Schleswig-Jagel
(ETNS)

Historic overview

The history of Schleswig-Jagel starts back in 1935, when both Schleswig-Land and Schleswig-See served as trainig grounds for land based aircraft and seaplanes of Fliergersatzabteilung 16 (See). Due to a direct order by Hermann Goering no "real" Marineflieger existed - they were incorparted into the Luftwaffe and were known as Luftwaffe See.
The unit consisted of Fw 44 Stieglitz and Ar 66 bi-planes at Jagel and He 59 and He 60 seaplanes at Schleswig-See ("Freiheit"). These aircraft were soon accompanied by a variety of Luftwaffe units flying Do-23, He 51 and He 46. All of these units were temporarily based at Schleswig for trainig purposes.
With the outbreak of World War 2, Schleswig-Land soon became a major bomber base, providing home for He-111 and Ju-88 medium bombers of Kampfgeschwader 26 "Loewengeschwader", KG 30 "Adlergeschwader" and the Lehrgeschwader. In april 1940 the units redeployed in support of the Battle of Britain and gave way for a fleet of Ju-52 transport aircraft.

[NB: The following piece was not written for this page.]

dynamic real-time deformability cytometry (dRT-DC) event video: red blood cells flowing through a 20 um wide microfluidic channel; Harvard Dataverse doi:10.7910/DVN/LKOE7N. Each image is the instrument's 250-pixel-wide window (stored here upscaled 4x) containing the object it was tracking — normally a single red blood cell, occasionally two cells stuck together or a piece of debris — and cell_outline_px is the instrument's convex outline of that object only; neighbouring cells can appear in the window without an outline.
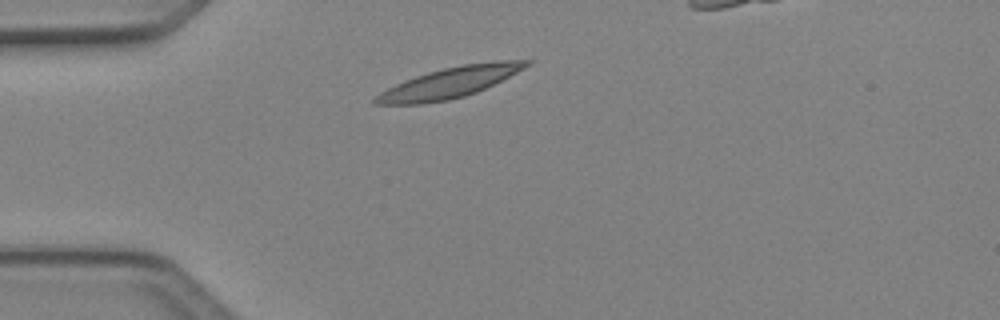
{"species": "Egyptian fruit bat (a non-hibernating species)", "species_latin": "Rousettus aegyptiacus", "temperature_condition": "cold", "stored_images_in_passage": 5, "camera_frame_rate_fps": 3000, "um_per_image_px": 0.085, "animal": {"sex": "female"}, "frame": {"image": 1, "passage_image": 2, "time_ms": 0.333, "image_size_px": [1000, 320], "cell_outline_px": [[532, 64], [476, 92], [464, 96], [448, 100], [424, 104], [372, 104], [372, 100], [380, 92], [404, 80], [428, 72], [444, 68], [464, 64], [496, 60], [532, 60]], "centroid_in_image_um": [38.19, 7.02], "position_along_channel_um": 46.8, "area_um2": 26.59}}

In the course of the war Schleswig's role changed as it became a major nightfighter base - it would remain so until the end of the war. Operations started when in may 1941 II./NJG 1 and soon after Hptm. Streib's I./NJG 1 moved to Schleswig. The airfield was now part of the so-called Kammhuber-Linie - the defenceline of the western shores.
In december parts of NJG 3 deployed to the airfield, with II./NJG 3 staying at the base until the end of the war. It was by that time, that Schleswigs Bf 110 nightfighters were equipped with onboard-radar. These aircraft were soon after complemented by specially modified Do-217 and Ju-88 nightfighters. It should not go unmentioned that during the following years the high-scoring nightfighter ace Hptm. Prinz zu Sayn-Wittgenstein acted as commanding officer at Jagel.
The installations at Schleswig-See were mainly used as a stopover chance for longrange observation flyingboats and SAR units for both Northsea and the Baltic.
The last missions of the war were commenced by a group of NJG 1 equipped with the modern He-219 UHU - an aircraft especially designed to fight british Mosquito bombers.

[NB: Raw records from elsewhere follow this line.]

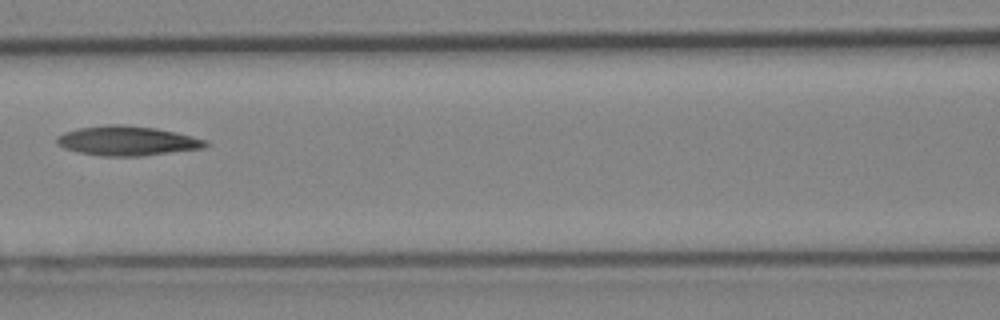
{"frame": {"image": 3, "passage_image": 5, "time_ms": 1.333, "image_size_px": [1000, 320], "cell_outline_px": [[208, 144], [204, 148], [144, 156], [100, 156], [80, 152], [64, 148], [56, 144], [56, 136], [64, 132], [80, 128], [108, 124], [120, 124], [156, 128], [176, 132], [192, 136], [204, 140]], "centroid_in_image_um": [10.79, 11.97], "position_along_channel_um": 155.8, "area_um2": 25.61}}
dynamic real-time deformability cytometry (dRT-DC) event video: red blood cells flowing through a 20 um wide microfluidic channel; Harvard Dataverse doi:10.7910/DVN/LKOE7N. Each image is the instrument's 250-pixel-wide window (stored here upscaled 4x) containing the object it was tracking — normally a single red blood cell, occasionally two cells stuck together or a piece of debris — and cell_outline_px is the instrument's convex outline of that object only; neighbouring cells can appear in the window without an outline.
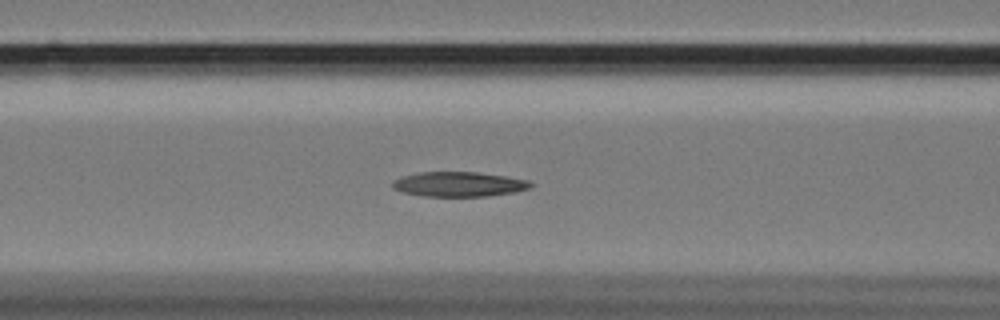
{"species": "Egyptian fruit bat (a non-hibernating species)", "species_latin": "Rousettus aegyptiacus", "temperature_condition": "cold", "stored_images_in_passage": 55, "camera_frame_rate_fps": 3000, "um_per_image_px": 0.085, "animal": {"sex": "female"}, "frame": {"image": 1, "passage_image": 20, "time_ms": 6.333, "image_size_px": [1000, 320], "cell_outline_px": [[536, 184], [532, 188], [516, 192], [488, 196], [424, 196], [404, 192], [392, 188], [392, 180], [400, 176], [420, 172], [476, 172], [504, 176], [528, 180]], "centroid_in_image_um": [39.03, 15.65], "position_along_channel_um": 127.6, "area_um2": 20.11}}
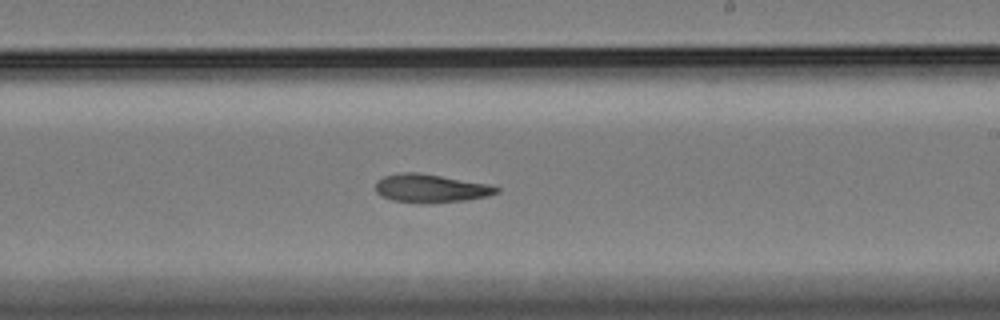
{"frame": {"image": 2, "passage_image": 31, "time_ms": 10.0, "image_size_px": [1000, 320], "cell_outline_px": [[500, 192], [488, 196], [468, 200], [428, 204], [424, 204], [392, 200], [380, 196], [376, 192], [376, 180], [384, 176], [404, 172], [416, 172], [488, 184], [500, 188]], "centroid_in_image_um": [36.6, 16.03], "position_along_channel_um": 252.4, "area_um2": 20.11}}
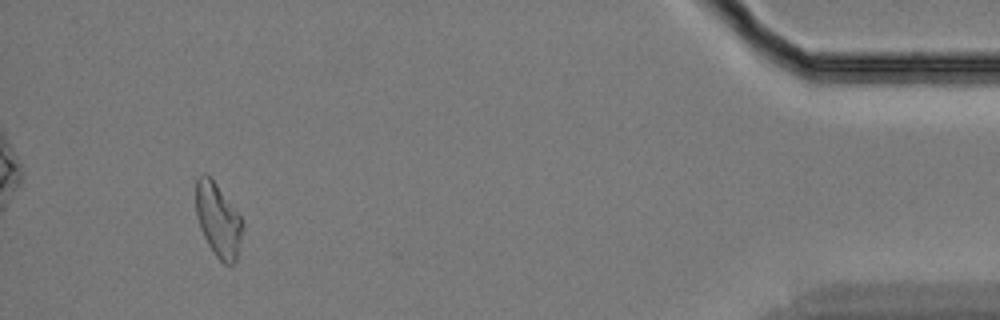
{"frame": {"image": 3, "passage_image": 51, "time_ms": 16.667, "image_size_px": [1000, 320], "cell_outline_px": [[244, 224], [236, 260], [232, 264], [224, 264], [216, 256], [208, 244], [200, 228], [196, 216], [196, 180], [200, 176], [208, 176], [212, 180], [240, 216]], "centroid_in_image_um": [18.54, 18.76], "position_along_channel_um": 416.7, "area_um2": 19.48}}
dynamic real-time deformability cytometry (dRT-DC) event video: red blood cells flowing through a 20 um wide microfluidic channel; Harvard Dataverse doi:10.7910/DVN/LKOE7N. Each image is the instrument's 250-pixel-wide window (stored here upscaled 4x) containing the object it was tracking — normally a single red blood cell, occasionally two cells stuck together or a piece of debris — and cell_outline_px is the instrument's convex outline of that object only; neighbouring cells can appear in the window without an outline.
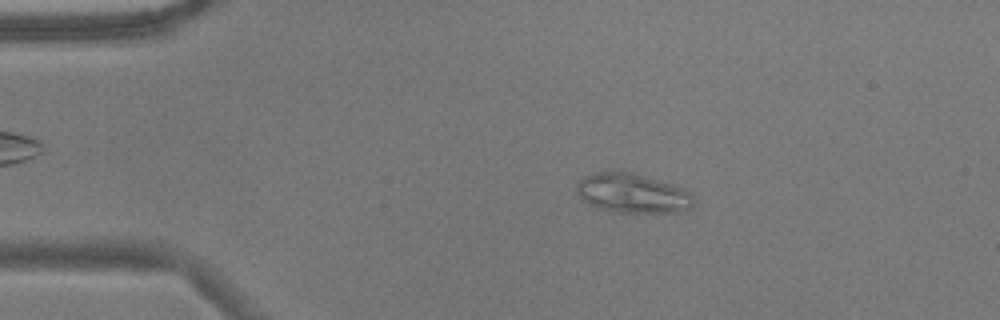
{"species": "common noctule bat (a hibernating species)", "species_latin": "Nyctalus noctula", "temperature_condition": "warm", "stored_images_in_passage": 54, "camera_frame_rate_fps": 3000, "um_per_image_px": 0.085, "animal": {"sex": "male", "body_mass_g": 17.9}, "frame": {"image": 1, "passage_image": 10, "time_ms": 3.0, "image_size_px": [1000, 320], "cell_outline_px": [[692, 208], [688, 212], [612, 212], [596, 208], [588, 204], [576, 192], [576, 184], [580, 180], [596, 172], [612, 168], [624, 168], [684, 188], [692, 192]], "centroid_in_image_um": [53.76, 16.39], "position_along_channel_um": 31.2, "area_um2": 27.86}}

Secretary of Defence Dr. Rupert Scholz during a visit in 1988

At the end of the war, Jagel became homeground for a squadron of RAF Hawker Typhoon fighterbombers, who moved to the airfield on 4th may 1945. From now on the RAF were owners of the airfield.
Between november 1947 and 12th june 1948 Jagel served as the northern post in the Berlin airbridge campaign conducted by the allies. Up to 32 four-engined heavy aircraft operated from the airfield during this period.
The last RAF units left Jagel in 1958, when the airfiled was handed over to the newly founded Marineflieger. Ironically, the last british aircraft to leave Jagel were Mosquitos - the former direct opponent of the last german aircraft, the He-219.

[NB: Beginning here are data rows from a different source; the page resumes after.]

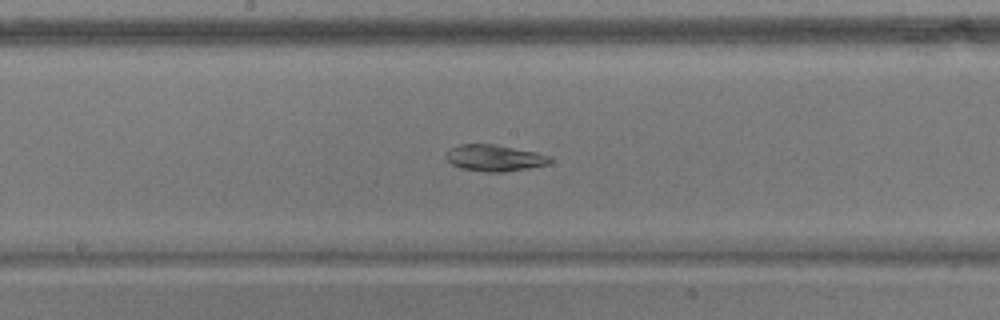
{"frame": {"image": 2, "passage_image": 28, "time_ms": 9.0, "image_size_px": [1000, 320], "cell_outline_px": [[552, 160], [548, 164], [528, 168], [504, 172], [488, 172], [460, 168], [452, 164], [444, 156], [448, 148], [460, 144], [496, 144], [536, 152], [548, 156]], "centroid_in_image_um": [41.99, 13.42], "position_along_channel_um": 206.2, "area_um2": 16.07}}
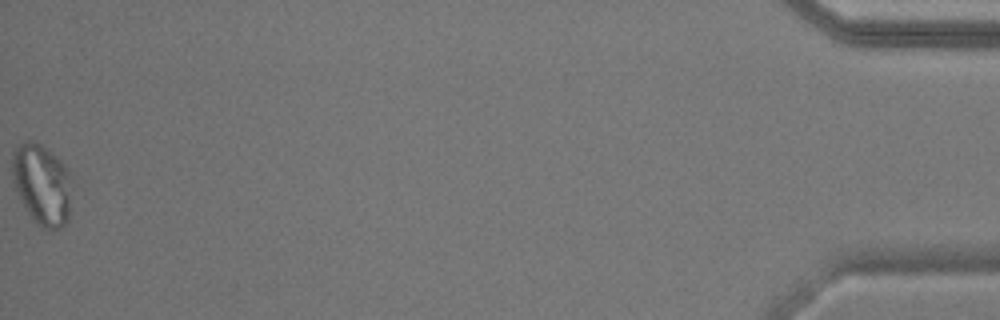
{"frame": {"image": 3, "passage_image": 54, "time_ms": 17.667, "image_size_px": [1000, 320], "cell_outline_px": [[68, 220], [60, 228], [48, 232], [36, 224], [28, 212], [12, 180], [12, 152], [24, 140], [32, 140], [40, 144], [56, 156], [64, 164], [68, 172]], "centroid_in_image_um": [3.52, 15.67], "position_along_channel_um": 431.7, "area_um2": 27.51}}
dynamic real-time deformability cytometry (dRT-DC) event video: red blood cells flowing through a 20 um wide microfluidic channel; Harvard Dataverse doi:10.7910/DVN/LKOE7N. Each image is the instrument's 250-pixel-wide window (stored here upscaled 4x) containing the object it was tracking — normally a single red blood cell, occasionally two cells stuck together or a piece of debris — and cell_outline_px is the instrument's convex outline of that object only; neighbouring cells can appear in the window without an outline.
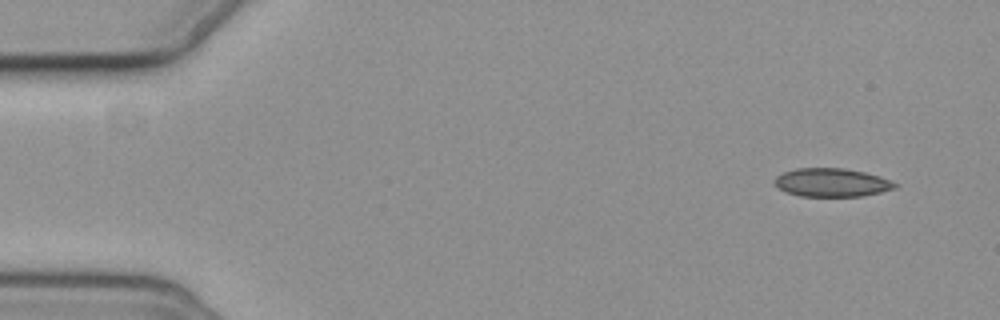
{"species": "common noctule bat (a hibernating species)", "species_latin": "Nyctalus noctula", "temperature_condition": "cold", "stored_images_in_passage": 5, "camera_frame_rate_fps": 3000, "um_per_image_px": 0.085, "animal": {"sex": "female", "body_mass_g": 19.3, "forearm_length_mm": 54.1}, "frame": {"image": 1, "passage_image": 1, "time_ms": 0.0, "image_size_px": [1000, 320], "cell_outline_px": [[896, 188], [880, 192], [860, 196], [800, 196], [784, 192], [772, 180], [776, 176], [784, 172], [796, 168], [844, 168], [864, 172], [880, 176], [896, 184]], "centroid_in_image_um": [70.65, 15.51], "position_along_channel_um": 14.3, "area_um2": 19.83}}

In the following years both MFG 1 and MFG 2 operated out of Jagel, until MFG 2 moved to Nordholz in 1962. Since then MFG 1 was the only occupant of Germany's largest military airfield until the unit's disbandment on 31st december 1993.

Nevertheless the majority of the unit's aircraft and crews stayed at the airfield in order to form the core of the re-established Aufklaerungsgeschwader 51 "Immelmann" of the Bundesluftwaffe.